Dados registrados »
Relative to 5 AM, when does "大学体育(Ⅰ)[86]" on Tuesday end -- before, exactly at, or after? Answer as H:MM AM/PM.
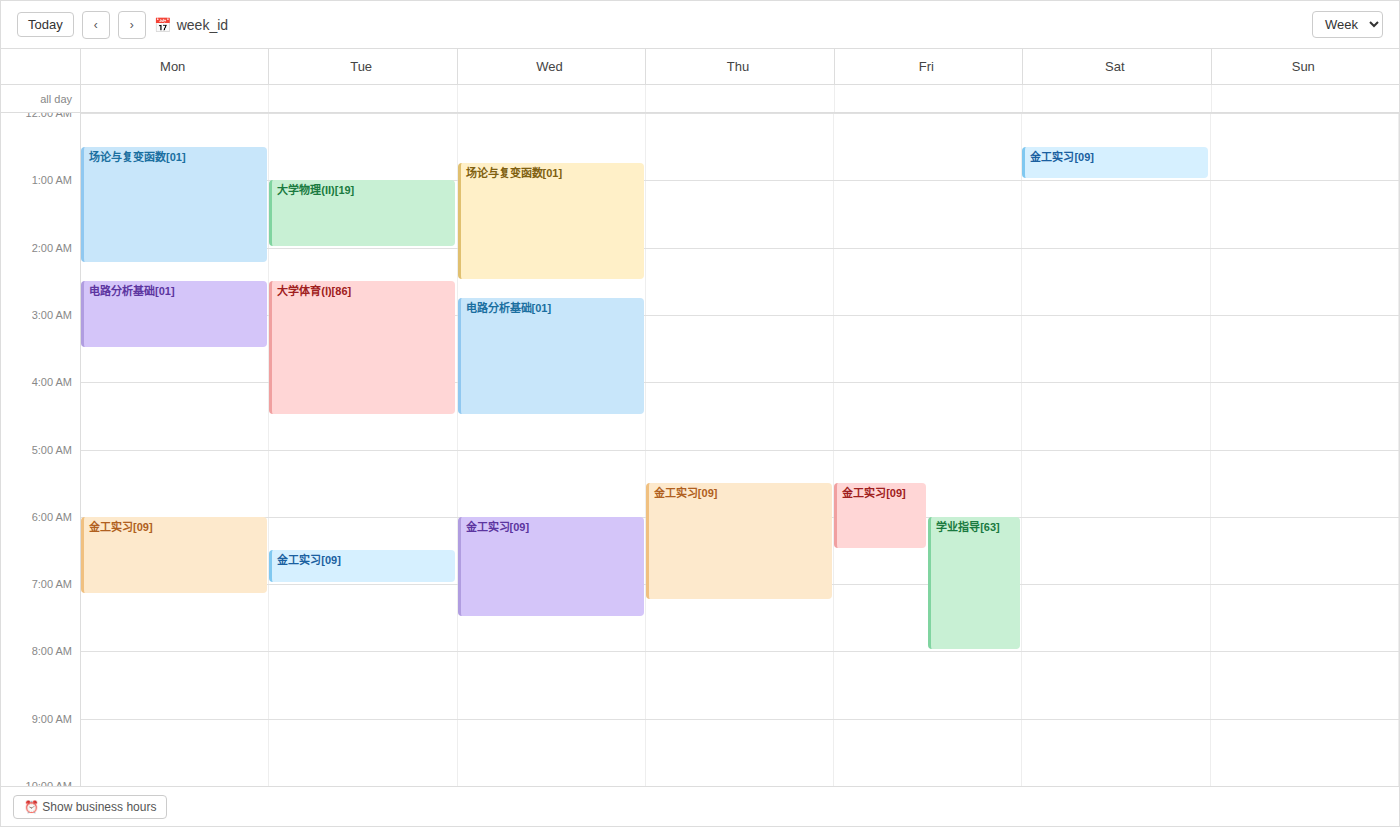
4:30 AM -- before 5 AM, 30 minutes above the 5 AM line.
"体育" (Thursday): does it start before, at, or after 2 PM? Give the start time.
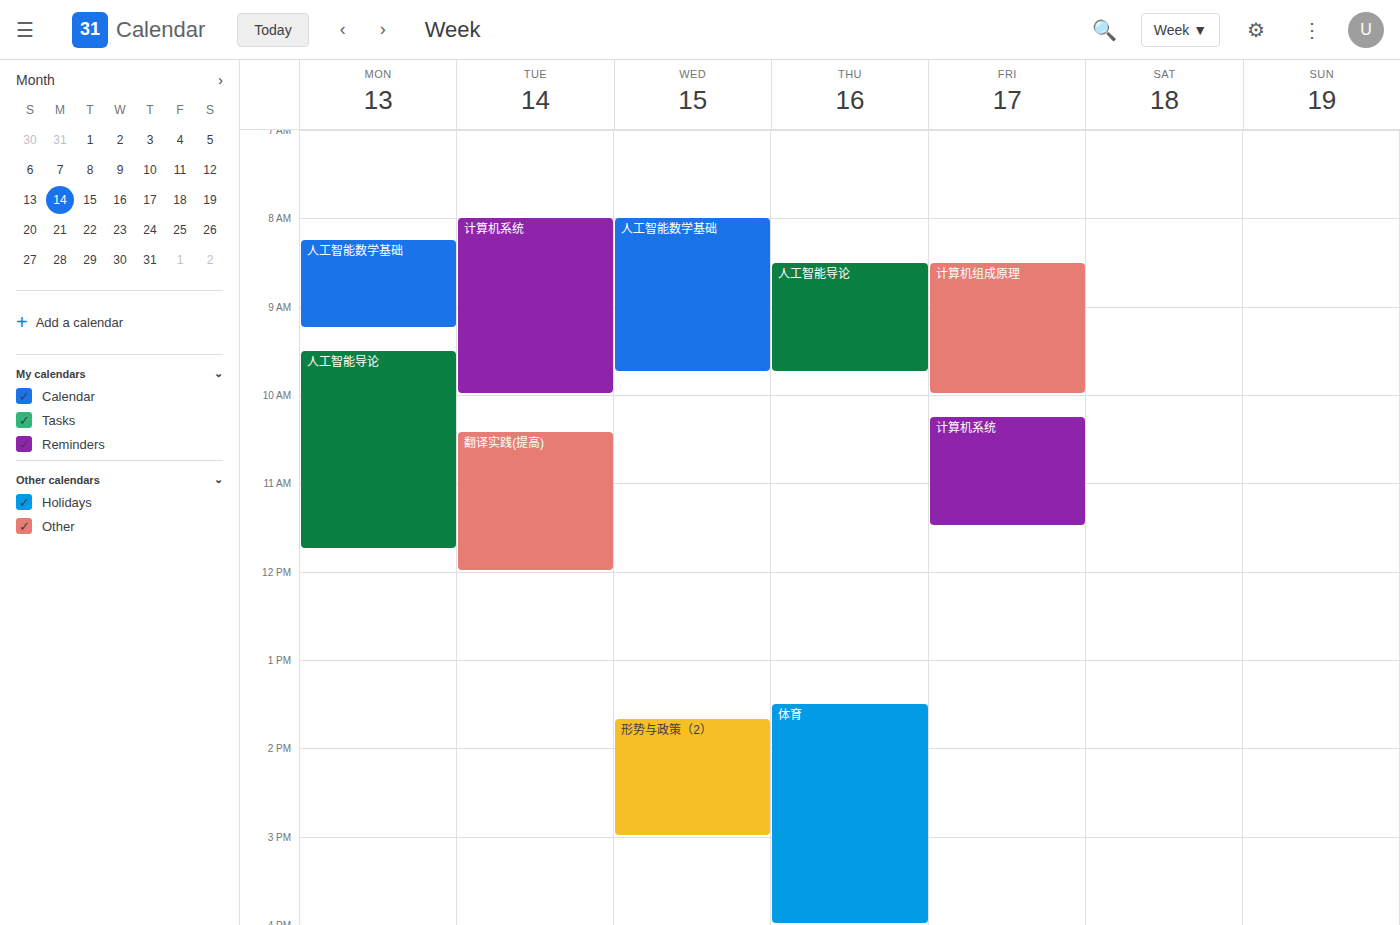
1:30 PM -- before 2 PM, 30 minutes above the 2 PM line.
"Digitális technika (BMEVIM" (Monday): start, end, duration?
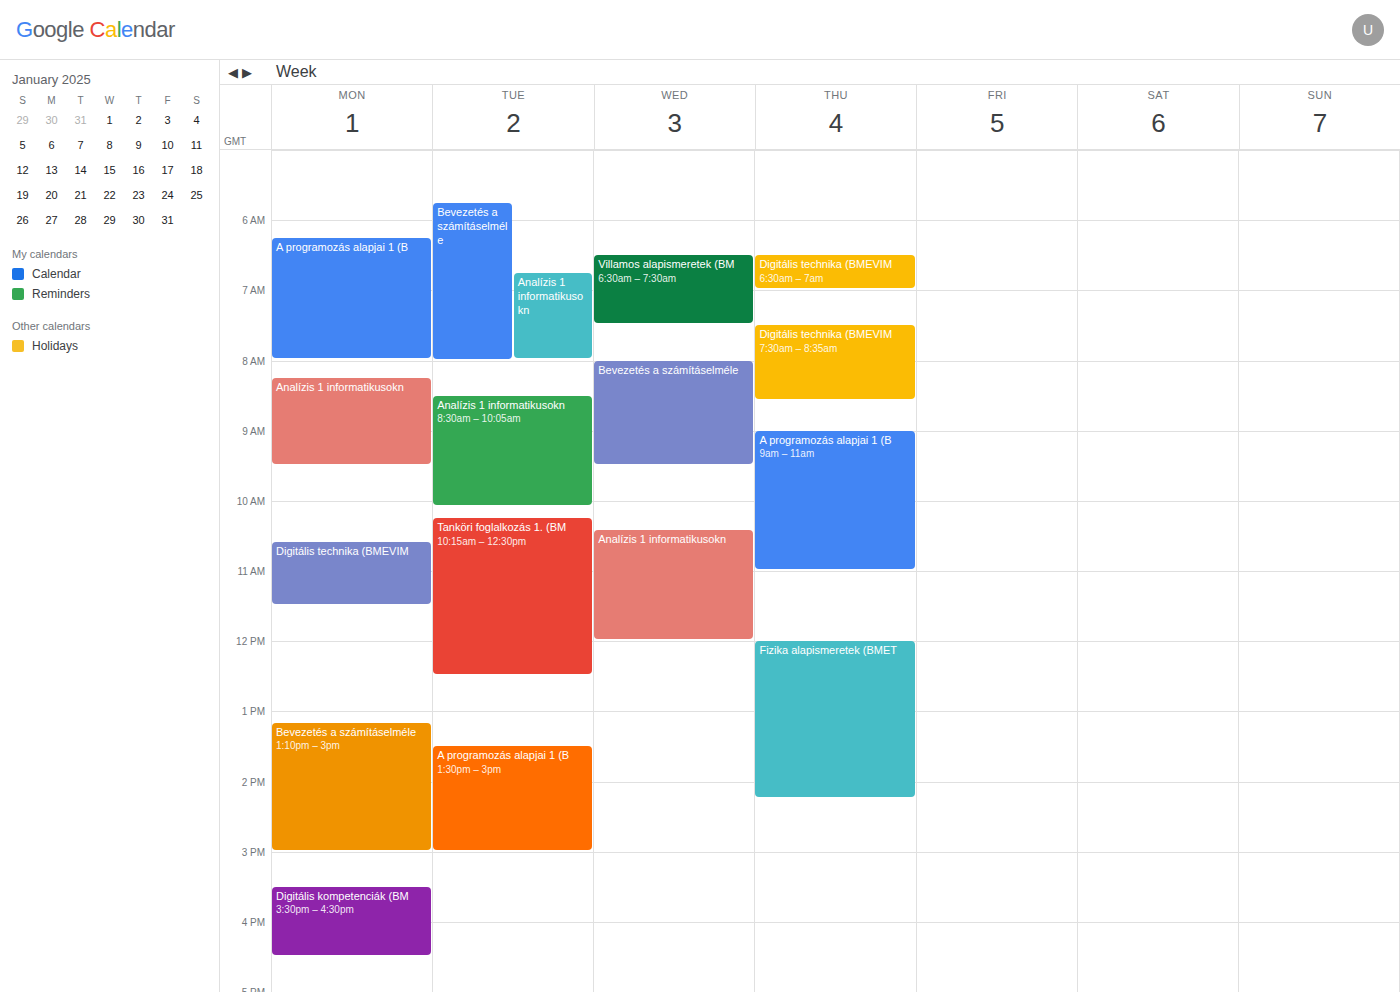
10:35 AM to 11:30 AM, 55 minutes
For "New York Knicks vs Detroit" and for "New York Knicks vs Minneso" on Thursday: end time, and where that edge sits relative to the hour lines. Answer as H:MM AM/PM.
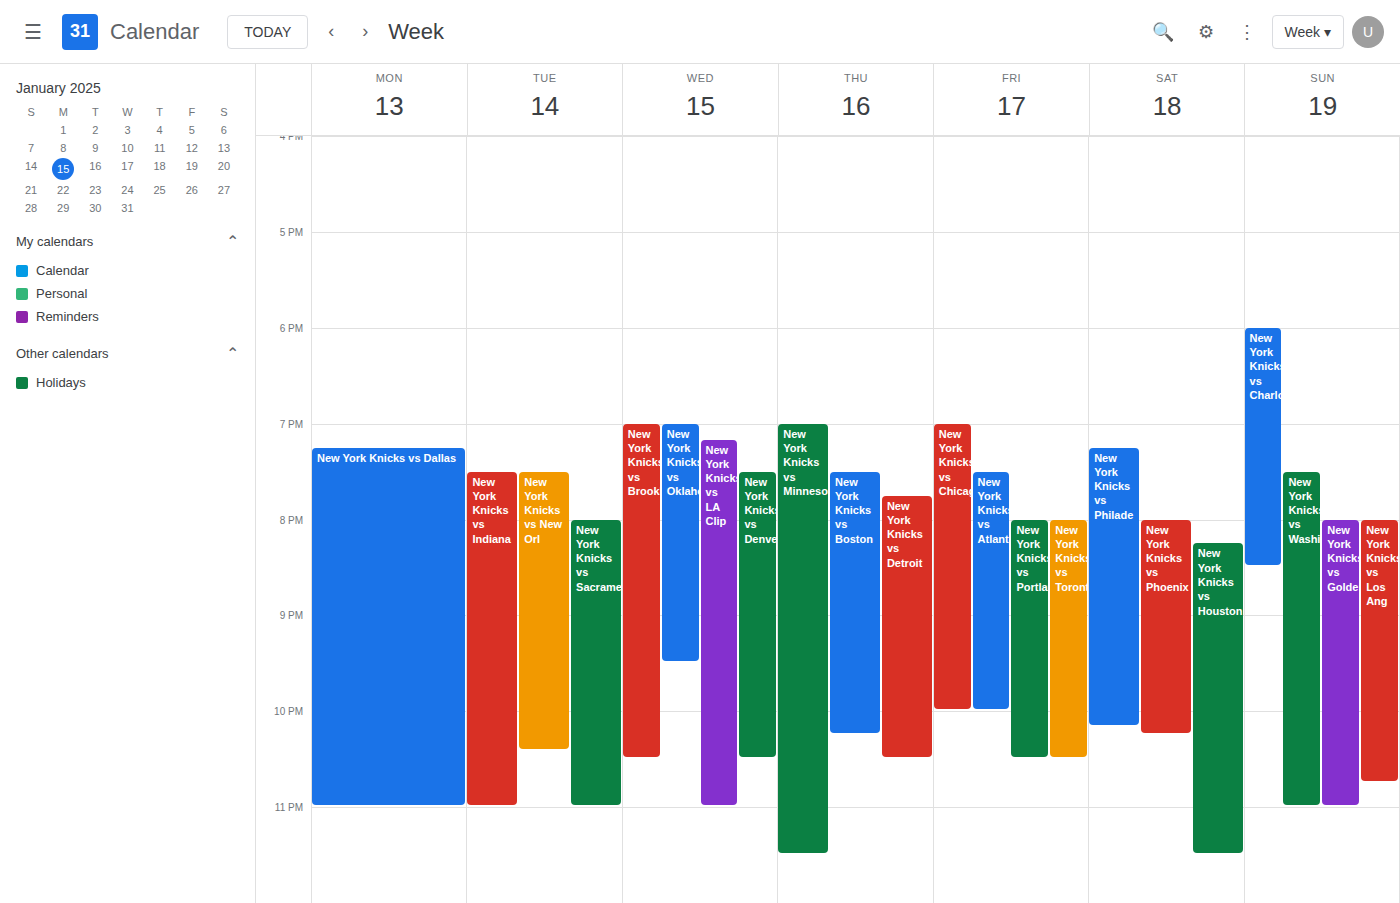
"New York Knicks vs Detroit": 10:30 PM, halfway between the 10 PM and 11 PM lines. "New York Knicks vs Minneso": 11:30 PM, halfway between the 11 PM and 12 AM lines.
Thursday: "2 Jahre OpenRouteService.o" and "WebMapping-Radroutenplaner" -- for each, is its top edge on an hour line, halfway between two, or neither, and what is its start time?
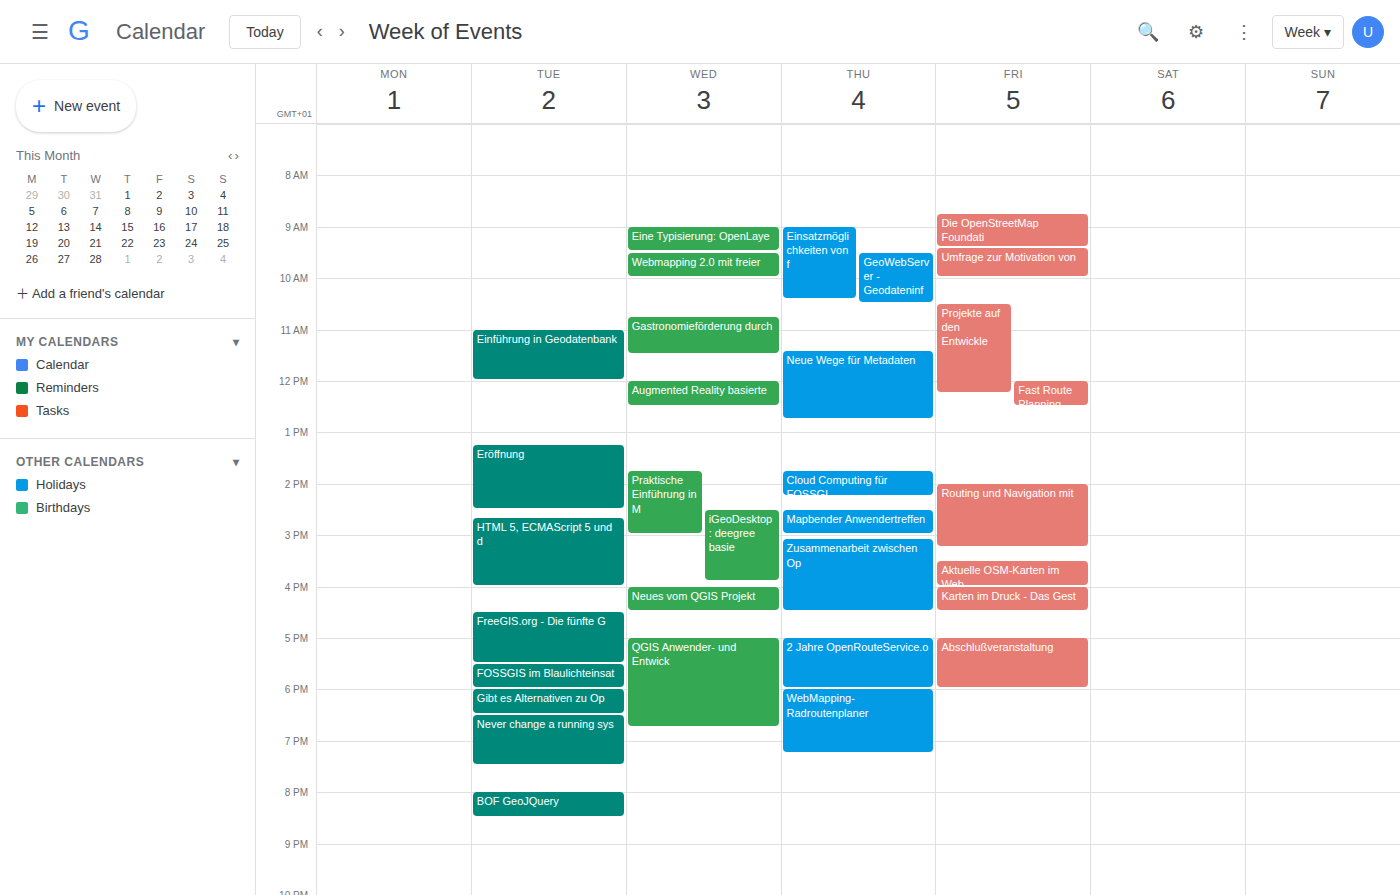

Instruções »
Edite as linhas dos itens que vão da última linha com "lines. Answer as H:MM AM/PM." até o fim, trocando "Thursday" por "Friday" sem mudar mais nada. Deixe as imagens fora da resposta.

Resultado »
For "New York Knicks vs Detroit" and for "New York Knicks vs Minneso" on Friday: end time, and where that edge sits relative to the hour lines. Answer as H:MM AM/PM.
"New York Knicks vs Detroit": 10:30 PM, halfway between the 10 PM and 11 PM lines. "New York Knicks vs Minneso": 11:30 PM, halfway between the 11 PM and 12 AM lines.
Friday: "2 Jahre OpenRouteService.o" and "WebMapping-Radroutenplaner" -- for each, is its top edge on an hour line, halfway between two, or neither, and what is its start time?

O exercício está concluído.